Just started reading The Interpretation of Murder by Jed Rubenfeld, and I like the first three paragraphs a lot so I am going to quote them here, word by word.
[begin quote]
There is no mystery to happiness.
Unhappy men are all alike. Some wound they suffered long ago, some wish denied, some blow to pride, some kindling spark of love put out by scorn - or worse, indifference - cleaves to them, or they to it, and so they live each day within a shroud of yesterdays. The happy man does not look back. He doesn't look ahead. He lives in the present.
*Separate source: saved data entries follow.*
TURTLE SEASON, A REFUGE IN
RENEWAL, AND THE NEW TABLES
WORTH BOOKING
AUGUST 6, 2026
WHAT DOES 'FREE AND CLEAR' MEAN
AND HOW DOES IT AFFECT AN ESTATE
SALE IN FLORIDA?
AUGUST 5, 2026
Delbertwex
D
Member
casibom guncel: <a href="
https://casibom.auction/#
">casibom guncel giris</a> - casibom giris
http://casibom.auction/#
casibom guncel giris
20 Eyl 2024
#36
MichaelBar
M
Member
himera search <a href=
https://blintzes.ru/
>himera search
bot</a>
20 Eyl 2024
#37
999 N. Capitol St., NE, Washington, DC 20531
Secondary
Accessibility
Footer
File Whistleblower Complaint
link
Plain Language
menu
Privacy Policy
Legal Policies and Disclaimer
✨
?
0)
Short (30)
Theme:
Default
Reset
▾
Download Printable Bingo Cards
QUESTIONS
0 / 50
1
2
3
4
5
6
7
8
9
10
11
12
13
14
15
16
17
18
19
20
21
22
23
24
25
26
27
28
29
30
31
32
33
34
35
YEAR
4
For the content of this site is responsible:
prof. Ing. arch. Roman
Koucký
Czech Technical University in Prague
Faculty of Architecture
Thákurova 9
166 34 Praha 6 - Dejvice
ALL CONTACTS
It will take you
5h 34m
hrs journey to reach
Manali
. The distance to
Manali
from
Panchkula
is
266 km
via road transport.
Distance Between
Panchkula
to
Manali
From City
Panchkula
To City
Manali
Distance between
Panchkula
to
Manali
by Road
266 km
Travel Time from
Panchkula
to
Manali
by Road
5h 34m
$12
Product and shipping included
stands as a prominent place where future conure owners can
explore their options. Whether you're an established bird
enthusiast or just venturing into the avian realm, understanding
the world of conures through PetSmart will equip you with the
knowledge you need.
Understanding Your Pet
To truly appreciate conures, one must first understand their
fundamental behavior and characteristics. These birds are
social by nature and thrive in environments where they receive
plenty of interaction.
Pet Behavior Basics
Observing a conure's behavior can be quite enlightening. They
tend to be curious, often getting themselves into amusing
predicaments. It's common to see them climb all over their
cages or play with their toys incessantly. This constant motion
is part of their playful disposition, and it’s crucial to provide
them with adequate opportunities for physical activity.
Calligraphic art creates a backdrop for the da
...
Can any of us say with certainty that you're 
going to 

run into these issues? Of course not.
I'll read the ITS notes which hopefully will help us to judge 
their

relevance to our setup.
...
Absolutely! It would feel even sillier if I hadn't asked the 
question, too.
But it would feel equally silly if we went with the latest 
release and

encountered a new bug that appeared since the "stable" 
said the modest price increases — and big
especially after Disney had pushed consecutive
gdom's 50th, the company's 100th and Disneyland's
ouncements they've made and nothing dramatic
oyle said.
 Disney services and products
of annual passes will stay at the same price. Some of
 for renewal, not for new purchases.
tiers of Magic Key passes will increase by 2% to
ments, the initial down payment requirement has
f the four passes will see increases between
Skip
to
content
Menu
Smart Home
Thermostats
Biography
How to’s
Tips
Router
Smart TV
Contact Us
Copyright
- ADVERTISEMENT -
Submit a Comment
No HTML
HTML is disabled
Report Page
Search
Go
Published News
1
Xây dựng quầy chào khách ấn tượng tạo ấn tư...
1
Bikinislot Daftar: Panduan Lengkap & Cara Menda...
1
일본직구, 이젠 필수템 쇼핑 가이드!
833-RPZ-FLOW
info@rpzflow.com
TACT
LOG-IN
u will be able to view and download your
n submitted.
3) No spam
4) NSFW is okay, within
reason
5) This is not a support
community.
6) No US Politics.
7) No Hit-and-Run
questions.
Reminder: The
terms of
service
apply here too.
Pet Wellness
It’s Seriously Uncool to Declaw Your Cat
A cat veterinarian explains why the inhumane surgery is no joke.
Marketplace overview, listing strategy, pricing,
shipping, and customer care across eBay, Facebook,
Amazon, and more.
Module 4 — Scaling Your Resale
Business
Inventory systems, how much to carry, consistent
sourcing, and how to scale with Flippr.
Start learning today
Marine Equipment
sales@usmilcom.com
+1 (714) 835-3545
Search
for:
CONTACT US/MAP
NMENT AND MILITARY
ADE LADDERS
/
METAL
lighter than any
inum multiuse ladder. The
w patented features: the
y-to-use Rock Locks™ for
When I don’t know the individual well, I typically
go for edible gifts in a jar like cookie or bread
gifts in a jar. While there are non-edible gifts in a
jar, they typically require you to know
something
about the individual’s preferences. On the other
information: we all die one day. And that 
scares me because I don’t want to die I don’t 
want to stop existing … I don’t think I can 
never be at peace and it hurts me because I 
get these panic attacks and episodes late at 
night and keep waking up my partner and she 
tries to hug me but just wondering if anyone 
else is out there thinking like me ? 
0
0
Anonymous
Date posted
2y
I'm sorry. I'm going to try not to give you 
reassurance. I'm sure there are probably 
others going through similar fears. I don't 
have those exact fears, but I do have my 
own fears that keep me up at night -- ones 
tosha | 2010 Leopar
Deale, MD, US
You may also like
But there's the rub. The present can never diliver one thing: meaning. The ways of happiness and meaning are not the same. To find happiness, a man need only live in the moment; he need only live for the moment. But if he wants meaning - the meaning of his dreams, his secrets, his life - a man must reinhabit his past, however dark, and live for the future, however uncertain. Thus nature dangles happiness and meaning before us all, insisting only that we choose between them.
[end quote]
This is the eleventh novel since my last book review a few months back, and no, I still don't feel like writing a book review. Slacker extraordinaire I am.
Me so proud. =P
And while we are on quote, here's another one from the movie Stomp the Yard:
"Intelligence plus character - that is the goal of true education." - Dr Martin Luther King, Jr.